#### Questions:
**A)** Return the passage from the email thread on visual and logical text ordering, starting with "Various factors may" and going on through "Bidi Development Lab.", with every word copied unchanged.
**B)** Supply the next part of the email thread on visual and logical text ordering, picking up after its final sentence.

#### Reading text:
--- --- ---

Re: [review feedback] Visual vs. logical ordering of text from Richard Ishida on 2013-04-12 (www-international@w3.org from April to June 2013)

From: Richard Ishida <ishida@w3.org>
Date: Fri, 12 Apr 2013 16:31:24 +0100
To: Tomer Mahlin <TOMERM@il.ibm.com>
CC: www-international@w3.org
Message-ID: <516828CC.4030709@w3.org>
Tomer, many thanks for taking the time to write such an informative 
review.  This information is out of scope for the defined purpose of the 
article as it stands ("What is the difference between visual and logical 
ordering of text, and which should I use?"), but I added a small section 
as follows, pointing to your email.

[
Working with legacy systems

In modern systems where backend storage includes legacy data (created at 
some point using green screens) represented in visual order (such as 
mainframes or iSeries computers) it is necessary to support 
bidirectional flow of data between the back end (visual ordering) and 
web front end (logical ordering).

Various factors may be involved in this process, besides the order of 
the characters themselves. This level of detail is beyond the scope of 
the question that frames this article, but you can find useful 
additional information in a helpful email from Tomer Mahlin, of the IBM 
Bidi Development Lab.
]

Cheers,
RI


On 05/03/2013 05:00, Tomer Mahlin wrote:
> These are consolidated comments from IBM Bidi Globalization Center of
> Competency on the document stored at:
> http://www.w3.org/International/tutorials/new-bidi-xhtml/qa-visual-vs-logical
>
>
> General observations
>
>    In modern systems in which backend storage including legacy data
> (created at some point using green screens) is represented by visual
> system (such as mainframe or iSeries) it is required to support
> bidirectional flow of data between back end (visual ordering) and web
> front end (logical ordering).
> Two things might happen when data is passed between those back and front
> ends:
>      a. Code page conversion
>      b. Bidi layout transformation
>
> The first one is required since bidi data is represented on different
> systems with different code pages (i.e. EBCDIC on visual back end
> systems and ASCII / Unicode on logical front end systems)
> The second should occur since visual and logical systems have different
> approaches for correlation between Bidi data storage and display.

--- --- ---

#### Source data:
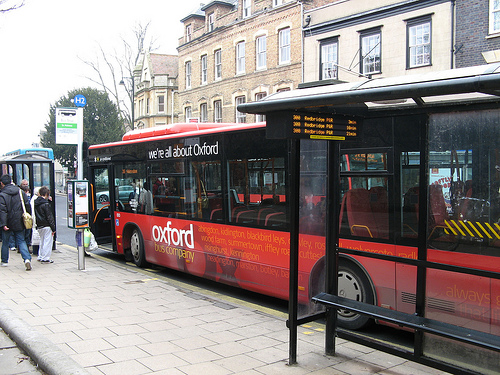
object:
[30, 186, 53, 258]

--- --- ---

#### Results:
**A)**
Various factors may be involved in this process, besides the order of 
the characters themselves. This level of detail is beyond the scope of 
the question that frames this article, but you can find useful 
additional information in a helpful email from Tomer Mahlin, of the IBM 
Bidi Development Lab.

**B)**
>
> Following data integrity issues should be taken into account from code
> page conversion perspective:
> - Code page conversion for Arabic between Unicode and EBCDIC usually
> imposes a problem with Arabic and Data Integrity if not handled
> carefully, this is because we have some ligatures "like Lam Alef
> character" that is stored as one character in EBCDIC and two characters
> in Unicode.
> - In addition to that, the shaped form of Arabic EBCDIC data when
> converted to the isolated Unicode form might have data integrity problem
> also when being converted back to EBCDIC codepage if not handled
> properly, the same might happen also for Arabic-Indic digits which is
> stored in this format in EBCDIC codepage.
> Those issues are unique for Arabic language.
>
> Following data integrity issue should be taken into account from bidi
> layout transformation perspective:
> - Since UBA conversion between visual and logical ordering is in general
> irreversible for preserving consistency of data it is required not to
> translate it to logical ordering schema. This is required when such data
> is being edited in web front end. For proper handling of visual data in
> such cases UBA working on logical platforms should be disabled or
> overwritten. A technique for achieving this goal through UCC (such as
> LRO) is described in section "overriding the algorithm" in
> http://www.w3.org/International/tutorials/new-bidi-xhtml/Overview-inline.
> Modern Dojo based toolkits come with controls which leverage such
> technique to provide native experience for working / editing of visual
> data.
> This data integrity issue is common to both Arabic and Hebrew languages.
>
>
> Section Quick Answer
>  > "... Visual ordering of text was a common way of representing Hebrew
> in HTML on old user agents that didn't support the Unicode bidirectional
> algorithm. Very little persists today. Characters making up the text
> were stored in the source code in the same order you would see them
> displayed on screen when looking from left to right.
> (Visual ordering isn't really seen much for Arabic. Since the Arabic
> letters are all joined up there was a stronger motivation on the part of
> Arabic implementers to enable the logical ordering approach.)..."
> Visual ordering of text is a common way of representing Arabic / Hebrew
> on systems which don't support the UBA such as mainframe or iSeries.
> Those systems are still widely used today. On such systems, characters
> making up the text are stored in the source code in the same order you
> would see them displayed on screen when looking from left to right.
>
>  >"... You should always create HTML (and any other type of markup)
> using logical ordering, and never use visual. ..."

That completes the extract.